Anri Sala's film 1395 Days Without Red was made in collaboration with Liria Begeja and Ari Benjamin Meyers, is a co-commission with the Whitworth, The University of Manchester, and is part of The Artangel Collection.
Šejla Kamerić film 1395 Days Without Red was made in collaboration with Ari Benjamin Meyers, and is part of The Artangel Collection. The work is a co-commission with the Whitworth, The University of Manchester and since its initial presentation in 2011, Šejla Kamerić's film has been screened at mac birmingham in 2014 , at P21 Gallery in London in 2015 and at Bury Museum and Art Gallery in 2018.
Šejla Kamerić was born in Sarajevo, Bosnia and Herzegovina. She has received widespread acclaim for her poignant intimacy and social commentary. Based on her own experiences, memories and dreams, which were influenced by the war in Bosnia and Herzegovina (1992–1995). Kamerić’s work takes us to spaces of displacement and discrimination, insisting that the delicate and the sublime are not pushed aside during catastrophe or hardship, but that rather they exist simultaneously, revealing a complex, psychogeographic landscape and the tenacity of the human spirit. The sadness and beauty, hope and pain that shines out of her works are part of the stories we share. The weight of her themes stands in powerful contrast to her individual aesthetics and to her choice of delicate materials. Kamerić received The ECF Routes Princess Margriet Award for Cultural Diversity in 2011 and a DAAD-Berlin Artist Residency Fellowship in 2007. Her first short film What do I Know premiered in the Corto Cortissimo section of the Venice International Film Festival in 2007 and has been screened in more than 40 international film festivals. It was selected for Best Short Film at Zagreb Film Festival (2007) and Best Fiction Film at Adana Film Festival (2008).

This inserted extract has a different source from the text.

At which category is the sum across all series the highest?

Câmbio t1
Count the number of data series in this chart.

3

Kamerić’s film Thursday premiered in the official section at the International Rotterdam Film Festival in 2015. Her work is included in renowned European collections such as Musée d'Art Moderne de la ville de Paris; MACBA, Barcelona; Museum Boijmans Van Beuningen, Rotterdam; Museum of Contemporary Art, Zagreb; ERSTE Collection, Vienna; Vehbi Koç Foundation, Istanbul; Art Collection Telekom, Bonn.
Her project Ab uno disce omnes, commissioned by Wellcome Collection, was shown in London as part of the exhibition Forensics: The anatomy of crime. In 2015, Kamerić’s work was shown in an extensive solo exhibition at the National Gallery of Kosovo, which will be followed, by her retrospective exhibition at ARTER - Vehbi Koç Foundation in Istanbul in December.
Anri Sala was born in Tirana, Albania, in 1976 and grew up under the most repressive regime in Europe, the Stalinist dictatorship of Enver Hoxha. His body of work, primarily in video, is distinguished not so much by a particular look or subject matter as by a specific sensibility. Working primarily with music and location-based filming, Sala’s works are precise evocations of particular sensibilities, made in places as far afield as Albania, Africa, Berlin and now Sarajevo.
Anri Sala was educated at the National Academy of Arts, Tirana; at the Ecole Nationale Supérieure des Arts Décoratifs in Paris; and at Le Fresnoy, Studio National des Arts Contemporains in Tourcoing. Sala has exhibited internationally and is the recipient of numerous prizes. Recent solo shows include Background/Foreground with Edi Rama (About Change Collection, Berlin, 2010) and Purchase Not By Moonlight at various galleries including Marian Goodman Gallery in New York (2009), Contemporary Arts Centre in Cincinatti (2009) and the Museum of Contemporary Art in North Miami (2008).